Trotz hoher sozialer und wirtschaftlicher Kosten rückt China nicht von der Null-Covid-Strategie ab. Das gefährdet auch die globale Konjunktur.
Im Zuge des strikten Festhaltens an der Null-Covid-Strategie hat die chinesische Regierung seit Jahresbeginn dutzende Regionen und hunderte von Millionen Einwohnern unter teilweise oder vollständige Lockdowns gesetzt. Die hochansteckende Covid-Variante Omikron verbreitet sich trotz der harten Schutzmassnahmen rasant weiter und bringt das Reich der Mitte an den Rand eines sozialen und medizinischen Super-GAU.
Dass die chinesische Regierung trotz hohem Leidensdruck der Bevölkerung nach wie vor an der umstrittenen Nulltoleranzpolitik festhält, hat zahlreiche Gründe. Zwar hat China mit rund 90 Prozent eine der höchsten Impfquoten der Welt – fast die Hälfte der Bevölkerung ist zudem geboostert. Die chinesischen Impfstoffe verfügen jedoch über eine deutlich schwächere Schutzwirkung als ihre Pendants aus dem Westen. Gemäss einer Modellierung der renommierten Fudan Universität in Shanghai wäre das chinesische Gesundheitssystem mit einem komplett unkontrollierten Ausbruch innert Kürze komplett überlastet – insbesondere in den ländlichen Regionen, wo die medizinische Infrastruktur im Gegensatz zu den Städten vielfach rudimentär ist. Ein Einsatz westlicher Impfstoffe wiederum könnte das Problem entschärfen, ist aufgrund innenpolitischer Bedenken jedoch kaum vorstellbar. Um die Omikron-Welle einigermassen kontrollierbar zu halten, kommt die chinesische Regierung nicht darum herum, weiterhin auf restriktive Schutzmassnahmen zu setzen.

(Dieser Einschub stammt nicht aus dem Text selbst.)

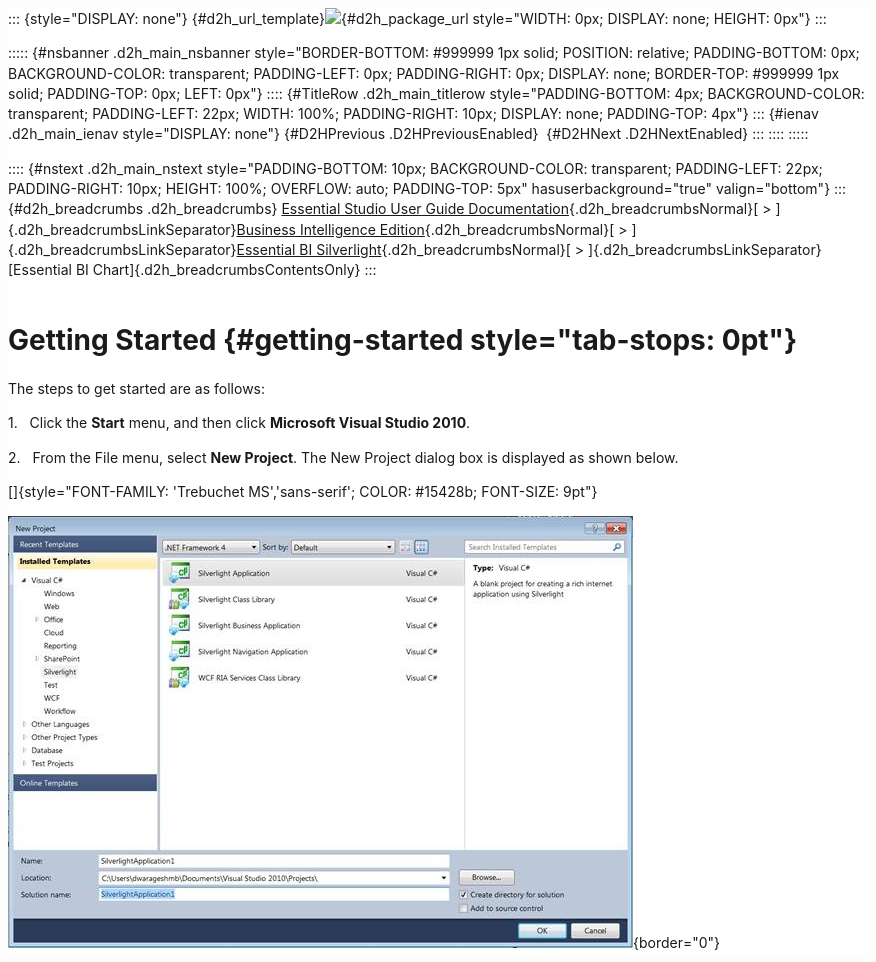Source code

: ::: {style="DISPLAY: none"}
[](ms-xhelp:///?Id=d2h_url_template){#d2h_url_template}![](!package_url!){#d2h_package_url style="WIDTH: 0px; DISPLAY: none; HEIGHT: 0px"}
:::

::::: {#nsbanner .d2h_main_nsbanner style="BORDER-BOTTOM: #999999 1px solid; POSITION: relative; PADDING-BOTTOM: 0px; BACKGROUND-COLOR: transparent; PADDING-LEFT: 0px; PADDING-RIGHT: 0px; DISPLAY: none; BORDER-TOP: #999999 1px solid; PADDING-TOP: 0px; LEFT: 0px"}
:::: {#TitleRow .d2h_main_titlerow style="PADDING-BOTTOM: 4px; BACKGROUND-COLOR: transparent; PADDING-LEFT: 22px; WIDTH: 100%; PADDING-RIGHT: 10px; DISPLAY: none; PADDING-TOP: 4px"}
::: {#ienav .d2h_main_ienav style="DISPLAY: none"}
[](ms-xhelp:///?Id=92b98080-9744-4c8f-af16-8e811cdadb93){#D2HPrevious .D2HPreviousEnabled}  [](ms-xhelp:///?Id=372b5b83-fed0-46d4-831c-b84fe8c18abb){#D2HNext .D2HNextEnabled}
:::
::::
:::::

:::: {#nstext .d2h_main_nstext style="PADDING-BOTTOM: 10px; BACKGROUND-COLOR: transparent; PADDING-LEFT: 22px; PADDING-RIGHT: 10px; HEIGHT: 100%; OVERFLOW: auto; PADDING-TOP: 5px" hasuserbackground="true" valign="bottom"}
::: {#d2h_breadcrumbs .d2h_breadcrumbs}
[Essential Studio User Guide Documentation](ms-xhelp:///?Id=12457748-09e3-4d74-a240-8e049cedf030){.d2h_breadcrumbsNormal}[ \> ]{.d2h_breadcrumbsLinkSeparator}[Business Intelligence Edition](ms-xhelp:///?Id=fdf33dd8-62b2-47b9-ad7b-fc50e590bca5){.d2h_breadcrumbsNormal}[ \> ]{.d2h_breadcrumbsLinkSeparator}[Essential BI Silverlight](ms-xhelp:///?Id=c006b39c-6aa2-4637-b7de-3e7b6cb3f9f9){.d2h_breadcrumbsNormal}[ \> ]{.d2h_breadcrumbsLinkSeparator}[Essential BI Chart]{.d2h_breadcrumbsContentsOnly}
:::

# Getting Started {#getting-started style="tab-stops: 0pt"}

The steps to get started are as follows:

1.   Click the **Start** menu, and then click **Microsoft Visual Studio 2010**.

2.   From the File menu, select **New Project**. The New Project dialog box is displayed as shown below.

[]{style="FONT-FAMILY: 'Trebuchet MS','sans-serif'; COLOR: #15428b; FONT-SIZE: 9pt"} 

![](ImagesExt/image53_10.jpg){border="0"}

Wirtschaftliche Kosten steigen
Die wirtschaftlichen Folgen der Lockdowns werden inzwischen vermehrt in den Daten zur Konjunkturentwicklung sichtbar. Die am vergangenen Montag publizierten Zahlen zu den Detailhandelsumsätzen und der Industrieproduktion fielen deutlich schwächer aus als erwartet und zeigen, dass der Kampf gegen Corona die chinesische Wirtschaft stärker belasten wird als bislang angenommen. Das angepeilte Wachstumsziel der Regierung von 5,5 Prozent zu erreichen – wohlgemerkt das tiefste in den letzten 30 Jahren –, rückt im Licht der Pandemiewelle trotz punktueller staatlicher Stimmulierungsmassnahmen in immer weitere Entfernung. Erst recht, wenn man sich vor Augen führt, dass der wichtige Immobiliensektor nach wie vor tief in der Krise steckt. Es ist deshalb zu erwarten, dass die Regierung der Wirtschaft in den kommenden Monaten stärker unter die Arme greifen wird. Dabei ist allerdings fraglich, wie effektiv Stimulierungsmassnahmen in der derzeitigen Situation tatsächlich sind.
Auch an der globalen Wirtschaft gehen die Schwierigkeiten Pekings im Kampf gegen das Virus nicht spurlos vorüber. So dürfte die zweitgrösste Volkswirtschaft der Welt nicht wie gewohnt die Rolle als Wachstumstreiber übernehmen. Neben den gestiegenen Konjunkturrisiken in Europa trägt die Wachstumsschwäche in China massgeblich zu den aktuellen Wachstumssorgen bei. Zudem verhindern die Lockdowns in China die Erholung der Lieferketten. Eine zusätzliche Verschärfung der Lieferengpässe könnte die Inflation verlängern und die Zentralbanken zu einer noch aggressiveren Straffung der Geldpolitik zwingen – mit entsprechend negativen Folgen für das Wirtschaftswachstum und die Aktienmärkte.